II. Parental Factors

JANE WORCESTER DR.P.H.1, STUART SHELTON STEVENSON M.D.1, and ROBERT GERALD RICE M.D.1

1 The Departments of Biostatistics and of Maternal and Child Health, Harvard School of Public Health, from the Boston Lying-in Hospital and from the Department of Obstetrics, Harvard Medical School, Boston.

The obstetric records of all mothers who gave birth to congenitally malformed infants live or stillborn in the Boston Lying-in Hospital during the years 1930 through 1941, together with the pediatric records of their live babies during the neonatal period, have been abstracted and analyzed. Statistical evaluation of data from such a source offers a means to study the etiology of congenital anomalies; and many factors have been found to be associated with pregnancies which result in the birth of defective infants. The statistical method presents several difficulties, however, and it must be used with careful regard for proper sampling and controls, if fallacious conclusions are to be avoided. It is suggested that in future studies from large maternity hospitals analysis of all neonatal deaths and stillbirths be made in conjunction with analysis of defective infants. Such analysis of current records both of malformed and of normal infants should serve eventually to clarify the relations between the factors and to indicate which are the causes and which the effects.
····················
WHAT YOU WILL DO
• a. Answer these from the abstract on malformed infants:
(i) In which hospital were the malformed infants born?
(ii) Over what span of years were the births recorded?
(iii) Besides the mothers' obstetric records, which records were abstracted, and for what period?
• b. Rewrite the part of the abstract on malformed infants that opens with the words containing "II. Parental Factors" and closes with "Medical School, Boston.", putting "Lying-in Hospital of Boston" in place of "Boston Lying-in Hospital".
····················
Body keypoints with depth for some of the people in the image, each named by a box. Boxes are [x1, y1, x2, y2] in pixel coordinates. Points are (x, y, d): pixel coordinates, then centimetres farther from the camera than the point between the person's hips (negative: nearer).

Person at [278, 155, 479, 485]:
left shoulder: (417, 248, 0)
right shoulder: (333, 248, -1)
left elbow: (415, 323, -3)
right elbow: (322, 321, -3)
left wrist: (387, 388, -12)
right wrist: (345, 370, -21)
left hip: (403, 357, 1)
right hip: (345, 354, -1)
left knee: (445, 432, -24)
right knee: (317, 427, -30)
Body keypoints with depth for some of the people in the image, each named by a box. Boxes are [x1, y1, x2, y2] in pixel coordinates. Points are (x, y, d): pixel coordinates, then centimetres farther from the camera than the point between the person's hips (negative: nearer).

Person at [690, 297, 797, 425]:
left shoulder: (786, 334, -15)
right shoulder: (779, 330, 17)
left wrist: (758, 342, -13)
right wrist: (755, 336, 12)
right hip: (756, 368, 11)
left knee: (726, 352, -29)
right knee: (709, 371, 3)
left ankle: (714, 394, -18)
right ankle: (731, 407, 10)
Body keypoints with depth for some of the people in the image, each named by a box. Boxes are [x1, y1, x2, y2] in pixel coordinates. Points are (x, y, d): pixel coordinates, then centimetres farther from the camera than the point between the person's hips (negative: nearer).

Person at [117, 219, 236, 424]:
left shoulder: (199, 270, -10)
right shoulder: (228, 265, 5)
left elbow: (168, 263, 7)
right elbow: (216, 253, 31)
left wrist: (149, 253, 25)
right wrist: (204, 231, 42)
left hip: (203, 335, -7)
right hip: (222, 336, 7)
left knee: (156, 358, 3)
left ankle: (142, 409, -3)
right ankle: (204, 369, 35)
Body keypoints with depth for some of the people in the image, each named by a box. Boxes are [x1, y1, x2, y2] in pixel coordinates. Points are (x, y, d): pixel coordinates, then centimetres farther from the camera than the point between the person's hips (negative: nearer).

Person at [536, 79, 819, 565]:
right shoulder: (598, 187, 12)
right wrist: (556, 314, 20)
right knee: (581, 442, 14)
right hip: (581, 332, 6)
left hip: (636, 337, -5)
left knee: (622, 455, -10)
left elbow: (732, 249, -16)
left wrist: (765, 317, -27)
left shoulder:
····················
ACTIVITY ANSWERS
• a.
(i) The Boston Lying-in Hospital.
(ii) 1930 through 1941.
(iii) The pediatric records of the live babies, during the neonatal period.

• b.
II. Parental Factors

JANE WORCESTER DR.P.H.1, STUART SHELTON STEVENSON M.D.1, and ROBERT GERALD RICE M.D.1

1 The Departments of Biostatistics and of Maternal and Child Health, Harvard School of Public Health, from the Lying-in Hospital of Boston and from the Department of Obstetrics, Harvard Medical School, Boston.